Problem to work on: Repeat all entries exactly.

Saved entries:
•••

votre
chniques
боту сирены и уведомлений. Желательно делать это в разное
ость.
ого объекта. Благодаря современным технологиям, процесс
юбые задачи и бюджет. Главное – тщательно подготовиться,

•••

Exercise answer:
votre
chniques
боту сирены и уведомлений. Желательно делать это в разное
ость.
ого объекта. Благодаря современным технологиям, процесс
юбые задачи и бюджет. Главное – тщательно подготовиться,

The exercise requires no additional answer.